Many jets have flown overhead in the last couple of days, the most since I’ve been here. More than any of the other volunteers can remember, it seems. They come and go every day, but since yesterday their presence has been almost constant. Often they pass faster than sound, and so leave the crack of a sonic-boom in their wake. In most countries, the army has the decency not to fly supersonic jets over civilian airspace, and certainly to not fly them so low. But this isn’t most countries, nor – in the minds of the IDF at least – is the airspace civilian. And so I was woken from my sleep with the latest blast from the latest plane to fly crashing over Nablus. It is disconcerting just how much the boom sounds like a bomb, but the double crack – of the nose and of the tail of the plane – is quite distinctive, and so you just carry on with your day.
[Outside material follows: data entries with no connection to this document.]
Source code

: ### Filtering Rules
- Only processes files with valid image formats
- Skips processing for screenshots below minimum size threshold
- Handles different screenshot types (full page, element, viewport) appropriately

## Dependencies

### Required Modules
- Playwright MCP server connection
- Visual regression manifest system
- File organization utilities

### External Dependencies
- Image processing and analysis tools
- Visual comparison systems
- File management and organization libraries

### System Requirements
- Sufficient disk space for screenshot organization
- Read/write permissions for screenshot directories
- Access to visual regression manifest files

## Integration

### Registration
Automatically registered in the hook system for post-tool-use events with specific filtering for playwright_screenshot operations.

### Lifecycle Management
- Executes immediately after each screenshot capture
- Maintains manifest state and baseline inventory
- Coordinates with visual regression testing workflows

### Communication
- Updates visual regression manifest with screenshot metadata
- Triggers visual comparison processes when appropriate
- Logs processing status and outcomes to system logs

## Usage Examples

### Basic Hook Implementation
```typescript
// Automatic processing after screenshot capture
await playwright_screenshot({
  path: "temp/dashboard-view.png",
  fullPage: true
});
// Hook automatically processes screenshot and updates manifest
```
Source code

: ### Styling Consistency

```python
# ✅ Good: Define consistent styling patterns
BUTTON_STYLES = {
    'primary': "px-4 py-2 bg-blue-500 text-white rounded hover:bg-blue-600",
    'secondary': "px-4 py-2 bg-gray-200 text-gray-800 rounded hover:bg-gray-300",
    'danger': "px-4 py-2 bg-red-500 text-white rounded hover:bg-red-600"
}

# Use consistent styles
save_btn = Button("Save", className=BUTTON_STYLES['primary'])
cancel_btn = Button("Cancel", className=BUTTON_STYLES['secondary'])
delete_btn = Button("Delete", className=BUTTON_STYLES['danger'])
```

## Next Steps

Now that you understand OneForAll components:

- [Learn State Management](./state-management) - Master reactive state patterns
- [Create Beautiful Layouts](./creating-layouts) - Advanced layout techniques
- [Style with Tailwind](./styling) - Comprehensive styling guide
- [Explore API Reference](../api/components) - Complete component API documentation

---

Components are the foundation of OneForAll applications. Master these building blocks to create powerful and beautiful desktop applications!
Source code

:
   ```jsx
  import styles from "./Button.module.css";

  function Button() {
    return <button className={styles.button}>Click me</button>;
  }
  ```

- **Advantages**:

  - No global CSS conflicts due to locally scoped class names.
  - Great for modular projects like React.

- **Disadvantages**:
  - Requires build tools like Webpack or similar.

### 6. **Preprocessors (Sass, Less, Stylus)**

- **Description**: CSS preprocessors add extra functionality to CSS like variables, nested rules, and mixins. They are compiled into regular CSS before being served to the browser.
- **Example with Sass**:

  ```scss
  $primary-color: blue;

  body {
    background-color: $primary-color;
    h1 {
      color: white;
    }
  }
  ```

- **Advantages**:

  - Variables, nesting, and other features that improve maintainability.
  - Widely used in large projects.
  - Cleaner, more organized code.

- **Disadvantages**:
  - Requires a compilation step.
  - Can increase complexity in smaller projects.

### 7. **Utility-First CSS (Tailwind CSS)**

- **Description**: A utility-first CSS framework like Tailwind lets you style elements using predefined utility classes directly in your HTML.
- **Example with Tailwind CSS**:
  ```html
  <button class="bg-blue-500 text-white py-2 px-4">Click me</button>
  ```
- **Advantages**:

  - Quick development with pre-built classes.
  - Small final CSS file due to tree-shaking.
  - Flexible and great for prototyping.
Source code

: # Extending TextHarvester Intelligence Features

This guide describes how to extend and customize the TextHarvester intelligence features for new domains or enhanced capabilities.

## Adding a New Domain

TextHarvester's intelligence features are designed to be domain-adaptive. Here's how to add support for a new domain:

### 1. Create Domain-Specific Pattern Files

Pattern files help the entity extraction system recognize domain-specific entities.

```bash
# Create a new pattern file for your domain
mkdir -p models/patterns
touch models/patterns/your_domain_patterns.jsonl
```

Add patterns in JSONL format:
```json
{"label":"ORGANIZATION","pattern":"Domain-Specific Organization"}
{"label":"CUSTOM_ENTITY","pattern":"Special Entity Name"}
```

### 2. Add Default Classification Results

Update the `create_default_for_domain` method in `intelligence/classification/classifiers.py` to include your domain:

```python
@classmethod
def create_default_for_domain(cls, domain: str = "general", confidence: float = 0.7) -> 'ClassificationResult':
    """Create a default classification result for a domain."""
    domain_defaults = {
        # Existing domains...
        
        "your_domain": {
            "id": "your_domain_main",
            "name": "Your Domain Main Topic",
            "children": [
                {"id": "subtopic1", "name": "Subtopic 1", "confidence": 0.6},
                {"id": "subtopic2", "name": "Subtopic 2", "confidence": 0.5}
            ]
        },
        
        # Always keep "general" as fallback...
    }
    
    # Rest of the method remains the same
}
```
Classes continue, and I’m trying to prepare a proposal that will allow me to give lectures and hold debates on global health and social justice. Over the last week many classes have been cancelled due to the university elections, and so much of the talk has been of the partisan politics engulfing Palestine. However, it can be difficult to follow the political situation here; strictly, the volunteers are prohibited from discussing politics with their students. More difficult than this though is that when you do talk to people, often you are confronted by a complete sense of apathy and an unwillingness to talk about the situation. I guess that’s quite understandable... My local guide today – who has just joined the project – was telling me just how ironic he thought the name Project Hope was: he is 22 years old and about to finish a degree in Pharmacy, but with no Jordanian passport he has no hope of leaving the country. From his house in the hills he can see the ocean, but he could never go there; next week it is the festival of Eid ul-Fitr but, here, there is nothing to celebrate. He was 5 years old when the Oslo Accords were signed, and only 12 at the start of the second intifada.
In the national context, it is important to remember that democratic elections were held in Palestine in 2006, but the people voted for Hamas, and this was unacceptable for Israel and the US. Heavy sanctions were imposed until governmental power was transferred to Mahmoud Abbas’ Fatah party, which divided the government and undermined the Palestinian position in the peace negotiations. Given the various warring factions, it is difficult to visualise how a stable government – and one that is acceptable to both the Palestinians and the international community – could be formed. Fatah officially controls the West Bank, but are blighted by their continuing failure to end the occupation and their internal corruption; Hamas control the Gaza Strip and enjoy significant support in the West Bank, but are not recognised by the international community, much less by Israel. Further, Fatah have ties to the US whilst Iran has ties to Hamas, and so whilst Iran and the US dispute on the wider international front, they fight by proxy in Palestine: I heard someone liken the the political allegiances to two kids playing on their Playstation, with Hamas and Fatah as the fighting computer characters. Here, though, peoples’ lives are real, and the civilian cost is more than just game points clocked up far away from Washington and Tehran. The jets still roar past in the sky.